We report on a lethal course of an acquired immunodeficiency syndrome (AIDS) in a young female patient. She had spent her vacancies six years before diagnosis in Haiti, where a sexual intercourse with a Haitian man had occurred. Leading clinical symptoms consisted of recurrent Herpes simplex infections of the genital and perianal region as well as unexplained high temperatures. There were some typical laboratory and immunologic features of this disease with leukopenia, hypergammaglobulinemia, cutaneous anergy, a reduction of peripheral T-lymphocytes (OKT 3) and an almost complete loss of OKT 4 (helper cells) positive lymphocytes. The mitogenic response upon stimulation with allogeneic cells (MLC) or with the mitogens PHA, Con A and PWM was significantly reduced. There was no measurable interleukin-2 (IL-2) secretion of peripheral blood lymphocytes.
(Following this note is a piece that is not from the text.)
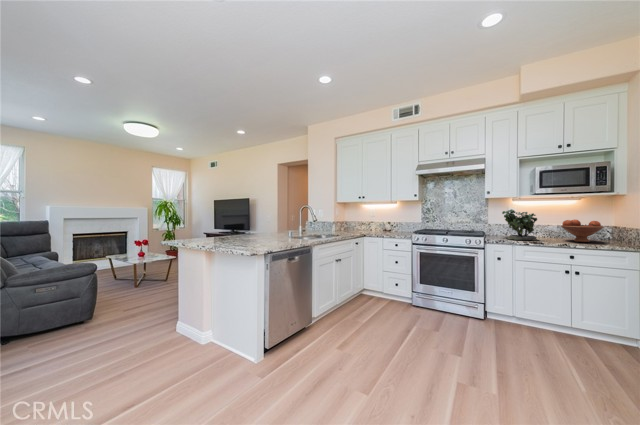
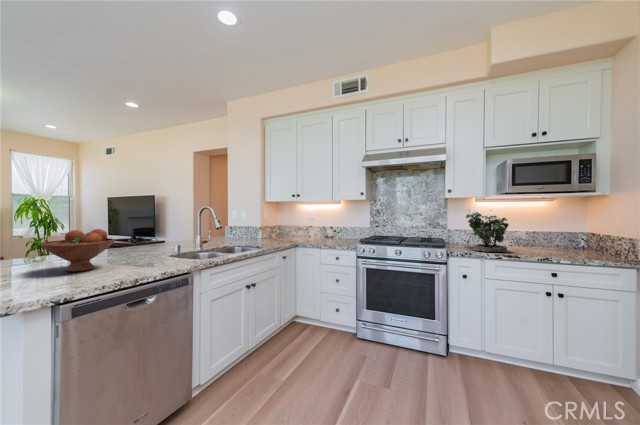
fruit bowl: present [561,220,603,242] -> present [40,229,115,272]

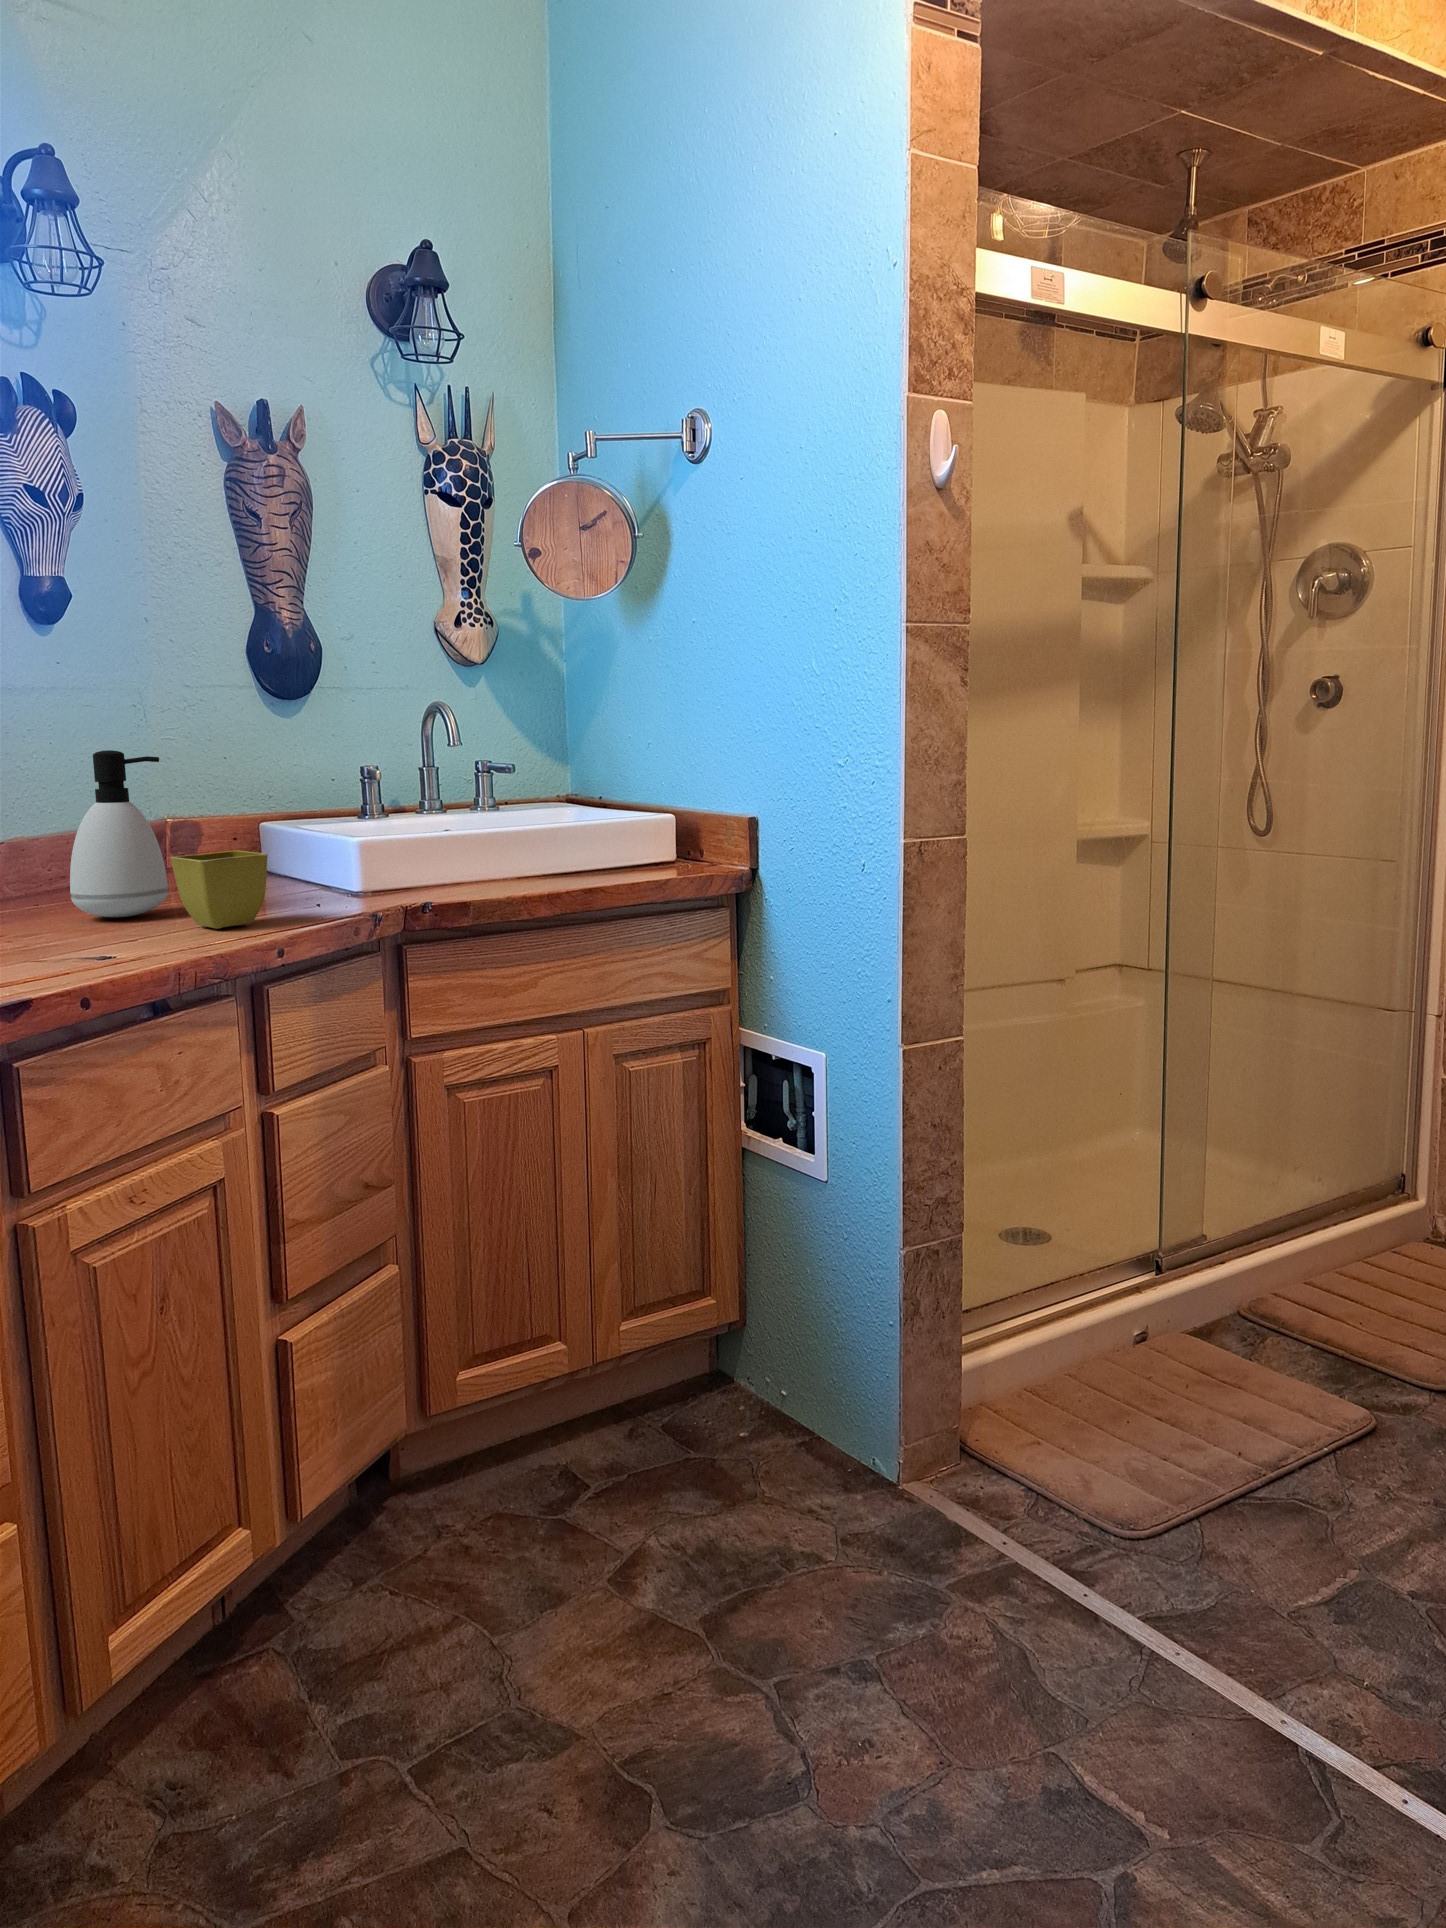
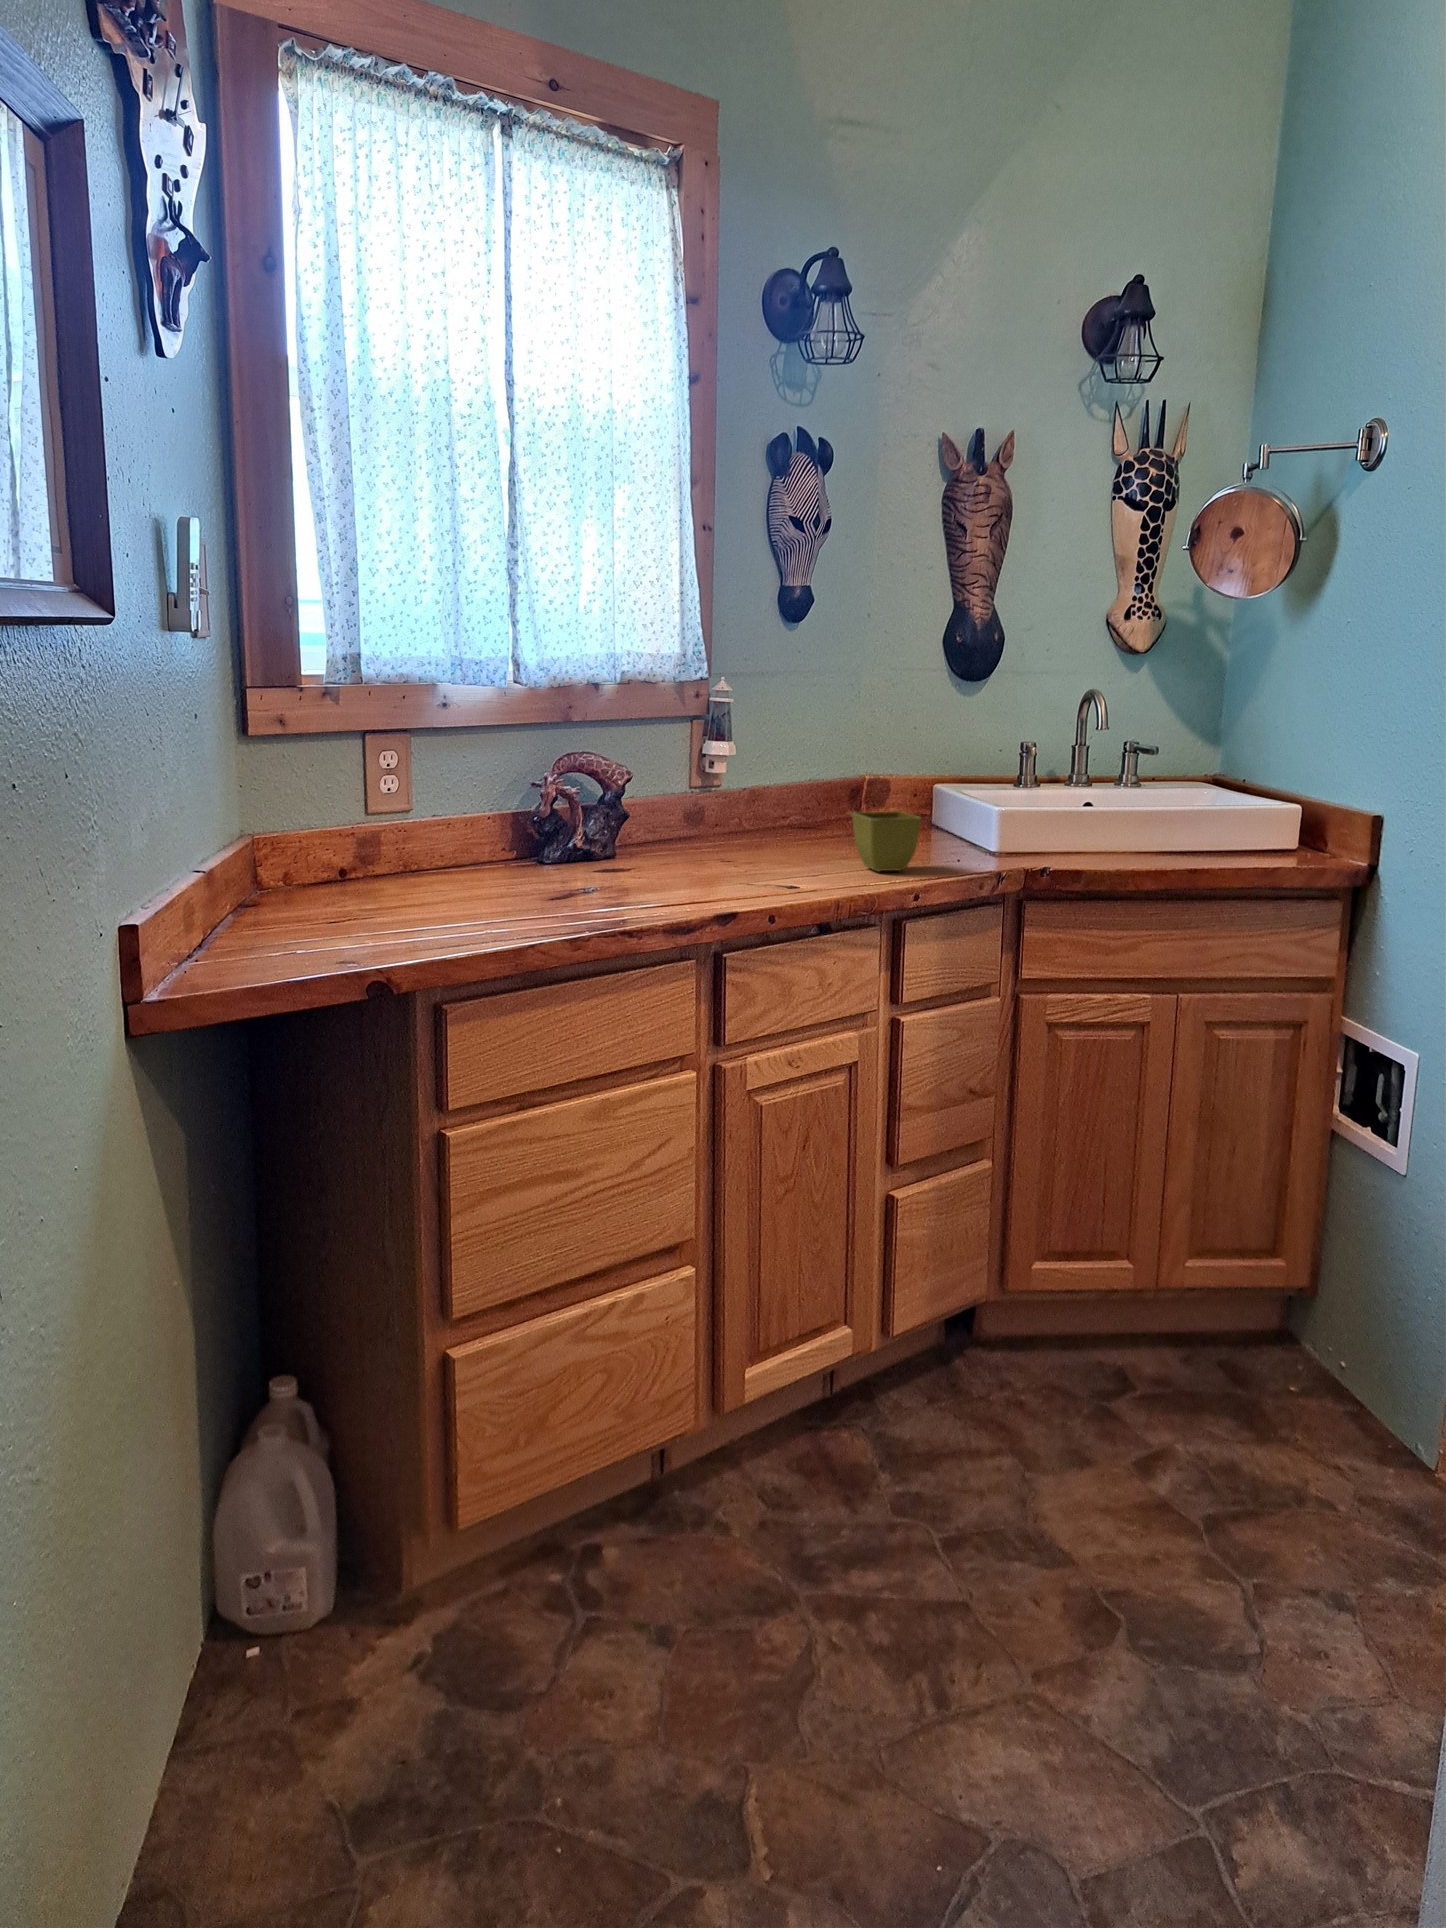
soap dispenser: present [70,750,168,917] -> none [784,725,856,852]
Several immunostimulators (thymopentin, inosiplex, bestatin) were tested in lymphocyte proliferation assays in vitro. The mitogenic response could not be enhanced by neither of these substances. A clinical trial with Delimmun (inosiplex) for 14 days did not show any clinical or immunologic improvement in this patient. The intravenous application of high dose immunoglobulin G was without any observable effect. The proliferation inducing capacity of a highly purified IL-2 preparation on the AIDS cells in vitro led us to a clinical trial with this substance. We applied 100 Bödeker units of IL-2 per kg body weight and day subcutaneously for 16 days. A therapeutical effect, however, could not be observed. Cell marker analyses did not show significant changes in lymphocyte subpopulation composition under IL-2 therapy. There was an increase in the spontaneous cell proliferation 14 days after start of IL-2 therapy. The PHA- and IL-2 response of the AIDS cells, however, was unchanged. It cannot be excluded that an administration of IL-2 in earlier stages of AIDS may have beneficial effects.
我们报告了一名年轻女性获得性免疫缺陷综合征(艾滋病)患者的致死病程。在确诊前六年,她曾在海地度假,期间与一名海地男子发生过性行为。主要临床症状包括生殖器和肛周区域反复出现单纯疱疹感染以及不明原因的高热。该疾病具有一些典型的实验室和免疫学特征,如白细胞减少、高球蛋白血症、皮肤无反应性、外周血T淋巴细胞(OKT 3)减少以及OKT 4(辅助细胞)阳性淋巴细胞几乎完全丧失。用异基因细胞(混合淋巴细胞培养,MLC)或丝裂原PHA、Con A和PWM刺激后的促有丝分裂反应显著降低。外周血淋巴细胞无可检测到的白细胞介素-2(IL-2)分泌。在体外淋巴细胞增殖试验中测试了几种免疫刺激剂(胸腺喷丁、肌苷多聚磷酸酯、贝司他汀)。这些物质均不能增强促有丝分裂反应。对该患者进行了为期14天的聚肌胞苷酸(肌苷多聚磷酸酯)临床试验,未显示出任何临床或免疫学改善。静脉应用高剂量免疫球蛋白G没有任何可观察到的效果。一种高度纯化的IL-2制剂在体外对艾滋病细胞的增殖诱导能力促使我们对该物质进行临床试验。我们按每千克体重每天皮下注射100博德克单位的IL-2,共16天。然而,未观察到治疗效果。细胞标志物分析未显示IL-2治疗下淋巴细胞亚群组成有显著变化。IL-2治疗开始14天后自发细胞增殖有所增加。然而,艾滋病细胞对PHA和IL-2的反应未改变。不能排除在艾滋病早期给予IL-2可能有有益效果。